5 Nisan 2012 Perşembe

Eurekaaa!

Ne aradığını bildiği zamanlarda hissettiği o kararlılık saygı duyulur boyutlardaydı. Aslında o gün aradığı yukarıdaki değildi. Gözüne ilişmesiyle sessizce attı "Eureka!" çığlığını ve başının üzerinde pembe bi' ampul yandığından çok emindi. Usulca elini başının üzerinde gezdirdi ve "lüzumsuz yanmasın şimdi" dedi. O gün aklı bi'kaç metre havadaydı; diş hekimi koltuğunda duyduğu acıyı en az 50 sene unutamayacağını düşünüyordu. Anestezi falan kâr etmemişti sanki. "Canım dişlerim!" dedi. Klipslerini kontrol bile etmeden aldı. Tabii ki bozuk olduğunu evde anlayacaktı. 
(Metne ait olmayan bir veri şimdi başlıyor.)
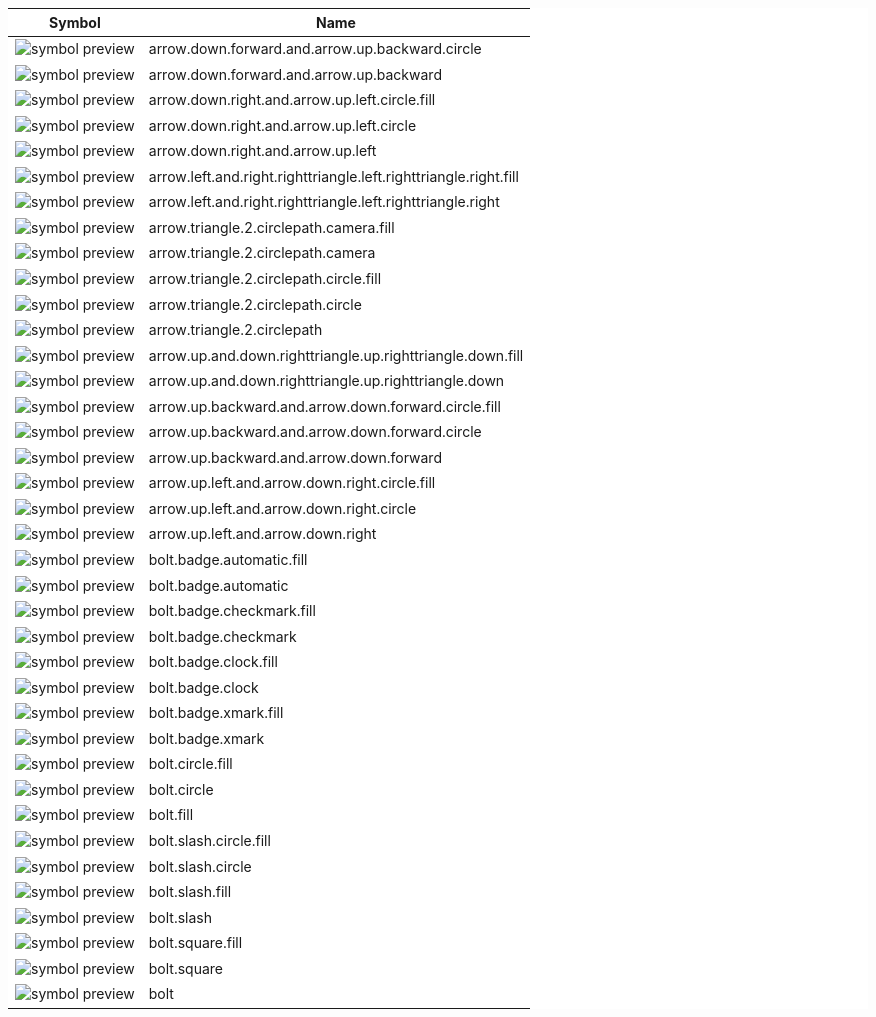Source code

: Symbol | Name |
--- |--- |
![symbol preview](<../svg/Mnochrome=arrow.down.forward.and.arrow.up.backward.circle.svg>) | arrow.down.forward.and.arrow.up.backward.circle | 
![symbol preview](<../svg/Mnochrome=arrow.down.forward.and.arrow.up.backward.svg>) | arrow.down.forward.and.arrow.up.backward | 
![symbol preview](<../svg/Mnochrome=arrow.down.right.and.arrow.up.left.circle.fill.svg>) | arrow.down.right.and.arrow.up.left.circle.fill | 
![symbol preview](<../svg/Mnochrome=arrow.down.right.and.arrow.up.left.circle.svg>) | arrow.down.right.and.arrow.up.left.circle | 
![symbol preview](<../svg/Mnochrome=arrow.down.right.and.arrow.up.left.svg>) | arrow.down.right.and.arrow.up.left | 
![symbol preview](<../svg/Mnochrome=arrow.left.and.right.righttriangle.left.righttriangle.right.fill.svg>) | arrow.left.and.right.righttriangle.left.righttriangle.right.fill | 
![symbol preview](<../svg/Mnochrome=arrow.left.and.right.righttriangle.left.righttriangle.right.svg>) | arrow.left.and.right.righttriangle.left.righttriangle.right | 
![symbol preview](<../svg/Mnochrome=arrow.triangle.2.circlepath.camera.fill.svg>) | arrow.triangle.2.circlepath.camera.fill | 
![symbol preview](<../svg/Mnochrome=arrow.triangle.2.circlepath.camera.svg>) | arrow.triangle.2.circlepath.camera | 
![symbol preview](<../svg/Mnochrome=arrow.triangle.2.circlepath.circle.fill.svg>) | arrow.triangle.2.circlepath.circle.fill | 
![symbol preview](<../svg/Mnochrome=arrow.triangle.2.circlepath.circle.svg>) | arrow.triangle.2.circlepath.circle | 
![symbol preview](<../svg/Mnochrome=arrow.triangle.2.circlepath.svg>) | arrow.triangle.2.circlepath | 
![symbol preview](<../svg/Mnochrome=arrow.up.and.down.righttriangle.up.righttriangle.down.fill.svg>) | arrow.up.and.down.righttriangle.up.righttriangle.down.fill | 
![symbol preview](<../svg/Mnochrome=arrow.up.and.down.righttriangle.up.righttriangle.down.svg>) | arrow.up.and.down.righttriangle.up.righttriangle.down | 
![symbol preview](<../svg/Mnochrome=arrow.up.backward.and.arrow.down.forward.circle.fill.svg>) | arrow.up.backward.and.arrow.down.forward.circle.fill | 
![symbol preview](<../svg/Mnochrome=arrow.up.backward.and.arrow.down.forward.circle.svg>) | arrow.up.backward.and.arrow.down.forward.circle | 
![symbol preview](<../svg/Mnochrome=arrow.up.backward.and.arrow.down.forward.svg>) | arrow.up.backward.and.arrow.down.forward | 
![symbol preview](<../svg/Mnochrome=arrow.up.left.and.arrow.down.right.circle.fill.svg>) | arrow.up.left.and.arrow.down.right.circle.fill | 
![symbol preview](<../svg/Mnochrome=arrow.up.left.and.arrow.down.right.circle.svg>) | arrow.up.left.and.arrow.down.right.circle | 
![symbol preview](<../svg/Mnochrome=arrow.up.left.and.arrow.down.right.svg>) | arrow.up.left.and.arrow.down.right | 
![symbol preview](<../svg/Mnochrome=bolt.badge.automatic.fill.svg>) | bolt.badge.automatic.fill | 
![symbol preview](<../svg/Mnochrome=bolt.badge.automatic.svg>) | bolt.badge.automatic | 
![symbol preview](<../svg/Mnochrome=bolt.badge.checkmark.fill.svg>) | bolt.badge.checkmark.fill | 
![symbol preview](<../svg/Mnochrome=bolt.badge.checkmark.svg>) | bolt.badge.checkmark | 
![symbol preview](<../svg/Mnochrome=bolt.badge.clock.fill.svg>) | bolt.badge.clock.fill | 
![symbol preview](<../svg/Mnochrome=bolt.badge.clock.svg>) | bolt.badge.clock | 
![symbol preview](<../svg/Mnochrome=bolt.badge.xmark.fill.svg>) | bolt.badge.xmark.fill | 
![symbol preview](<../svg/Mnochrome=bolt.badge.xmark.svg>) | bolt.badge.xmark | 
![symbol preview](<../svg/Mnochrome=bolt.circle.fill.svg>) | bolt.circle.fill | 
![symbol preview](<../svg/Mnochrome=bolt.circle.svg>) | bolt.circle | 
![symbol preview](<../svg/Mnochrome=bolt.fill.svg>) | bolt.fill | 
![symbol preview](<../svg/Mnochrome=bolt.slash.circle.fill.svg>) | bolt.slash.circle.fill | 
![symbol preview](<../svg/Mnochrome=bolt.slash.circle.svg>) | bolt.slash.circle | 
![symbol preview](<../svg/Mnochrome=bolt.slash.fill.svg>) | bolt.slash.fill | 
![symbol preview](<../svg/Mnochrome=bolt.slash.svg>) | bolt.slash | 
![symbol preview](<../svg/Mnochrome=bolt.square.fill.svg>) | bolt.square.fill | 
![symbol preview](<../svg/Mnochrome=bolt.square.svg>) | bolt.square | 
![symbol preview](<../svg/Mnochrome=bolt.svg>) | bolt |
"Sarı nazar boncuğu!" konusunda acayip güvendiği bi' kaynaktan sağlam bi' duyum almıştı: Rivayete göre ... Neyse orası bana kalsın dedi. İnanacak bi' nesne edinmişti kendine, mutluydu. Buzdolabına süzülerek bi' kutu Nesquik aldı ve kolundakine bakarak azar azar yudumladı. "Ah şu huzur! Bi'şeye değişmem!" dedi ve dinledi: Tık!